Dann erhob er sich, setzte das Glas beiseite und brachte ein weiteres Mal das Foto zum Vorschein. Steif von dem langen und harten Arbeitstag lief Thor die Treppe hinab. Der Flur lag beinahe in vollkommener Dunkelheit, allein der Schein von Avas Lampe trat unter ihrer Tür hindurch. Thor ging so vorsichtig, wie er nur konnte. Als sie noch jünger gewesen waren und regelmäßig Unfug ausgeheckt hatten, hatte Haakon ihm gezeigt, welche Bodendielen knarzten. Thor versuchte, nicht auf diese zu treten, und hielt dann vor Avas Tür inne.
Zögernd legte er seine Handfläche gegen das Holz. Dann senkte er den Kopf und schloss die Augen.

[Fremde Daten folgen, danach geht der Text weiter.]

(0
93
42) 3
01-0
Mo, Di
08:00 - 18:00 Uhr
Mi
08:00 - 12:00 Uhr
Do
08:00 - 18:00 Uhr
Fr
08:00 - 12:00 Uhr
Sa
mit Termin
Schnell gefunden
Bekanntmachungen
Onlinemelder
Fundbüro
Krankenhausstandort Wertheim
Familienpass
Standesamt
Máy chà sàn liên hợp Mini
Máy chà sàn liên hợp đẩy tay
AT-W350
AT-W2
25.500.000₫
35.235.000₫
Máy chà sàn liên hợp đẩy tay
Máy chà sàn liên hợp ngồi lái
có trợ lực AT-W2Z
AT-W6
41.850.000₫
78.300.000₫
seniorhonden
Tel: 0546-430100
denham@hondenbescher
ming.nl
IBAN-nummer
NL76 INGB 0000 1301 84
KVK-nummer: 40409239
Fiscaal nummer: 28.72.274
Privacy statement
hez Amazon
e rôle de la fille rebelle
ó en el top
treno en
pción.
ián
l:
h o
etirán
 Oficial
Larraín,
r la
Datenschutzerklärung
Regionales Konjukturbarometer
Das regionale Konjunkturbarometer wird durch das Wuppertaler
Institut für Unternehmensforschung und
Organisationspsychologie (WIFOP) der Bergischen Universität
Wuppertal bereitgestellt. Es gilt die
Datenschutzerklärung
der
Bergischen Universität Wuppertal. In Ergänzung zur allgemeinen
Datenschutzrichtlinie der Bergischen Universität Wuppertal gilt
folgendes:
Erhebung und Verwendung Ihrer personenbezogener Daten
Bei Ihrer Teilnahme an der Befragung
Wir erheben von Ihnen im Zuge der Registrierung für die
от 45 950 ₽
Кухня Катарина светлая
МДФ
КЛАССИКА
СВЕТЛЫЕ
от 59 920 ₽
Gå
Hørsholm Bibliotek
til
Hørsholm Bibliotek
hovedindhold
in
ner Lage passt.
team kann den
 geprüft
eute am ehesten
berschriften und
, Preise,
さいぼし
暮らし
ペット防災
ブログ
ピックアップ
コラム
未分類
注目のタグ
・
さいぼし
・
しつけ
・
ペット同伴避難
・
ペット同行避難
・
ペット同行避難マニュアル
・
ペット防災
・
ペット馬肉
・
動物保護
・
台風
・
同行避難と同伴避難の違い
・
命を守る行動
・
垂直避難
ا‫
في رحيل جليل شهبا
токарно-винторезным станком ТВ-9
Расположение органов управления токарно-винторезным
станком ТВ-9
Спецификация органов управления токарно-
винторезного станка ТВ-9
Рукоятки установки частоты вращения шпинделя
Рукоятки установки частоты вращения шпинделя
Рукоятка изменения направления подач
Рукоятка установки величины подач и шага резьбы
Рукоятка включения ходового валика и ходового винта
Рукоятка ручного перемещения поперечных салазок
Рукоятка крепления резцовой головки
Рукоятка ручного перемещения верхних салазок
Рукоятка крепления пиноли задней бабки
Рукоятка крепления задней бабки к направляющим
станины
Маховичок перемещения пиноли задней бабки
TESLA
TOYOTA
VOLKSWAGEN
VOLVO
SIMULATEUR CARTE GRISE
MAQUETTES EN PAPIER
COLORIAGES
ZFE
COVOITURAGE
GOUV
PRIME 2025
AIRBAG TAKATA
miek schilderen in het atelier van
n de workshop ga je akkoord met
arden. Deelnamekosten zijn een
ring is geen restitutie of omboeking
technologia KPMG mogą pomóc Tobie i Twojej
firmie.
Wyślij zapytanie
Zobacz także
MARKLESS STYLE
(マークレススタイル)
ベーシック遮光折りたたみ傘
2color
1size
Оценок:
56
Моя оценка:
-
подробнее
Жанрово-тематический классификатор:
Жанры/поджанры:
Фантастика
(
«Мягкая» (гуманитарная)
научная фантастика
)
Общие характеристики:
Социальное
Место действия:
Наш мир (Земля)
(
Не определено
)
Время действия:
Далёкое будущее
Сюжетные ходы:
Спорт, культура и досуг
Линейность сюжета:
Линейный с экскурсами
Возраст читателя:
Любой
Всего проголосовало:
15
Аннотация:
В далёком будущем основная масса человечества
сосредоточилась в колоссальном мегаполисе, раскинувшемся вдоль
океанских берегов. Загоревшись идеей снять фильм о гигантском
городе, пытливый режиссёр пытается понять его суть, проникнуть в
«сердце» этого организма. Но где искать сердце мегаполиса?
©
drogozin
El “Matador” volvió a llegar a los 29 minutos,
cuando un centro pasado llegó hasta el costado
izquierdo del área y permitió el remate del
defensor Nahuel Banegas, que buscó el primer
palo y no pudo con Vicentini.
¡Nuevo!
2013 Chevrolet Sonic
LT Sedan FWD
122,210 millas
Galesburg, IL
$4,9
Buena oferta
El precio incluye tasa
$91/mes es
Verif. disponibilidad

Da war es. Ein sanftes Beben im Gebälk. Es bewegte sich unter seiner Hand … Der Klang ihrer Trauer. Überwältigt zog sich Thor zurück, dankbar über Idas Anwesenheit. Vielleicht würde sie dafür sorgen, dass Avas Tränen schneller versiegten und sie leichter in den Schlaf finden konnte.
Nach einem letzten Blick auf das Foto – der Beginn einer Geschichte, über die er nichts wusste und offen gestanden auch nicht verdiente – kniete Thor sich nieder und stellte es in die Nische von Avas Tür. Wenigstens etwas, das er für sie tun konnte.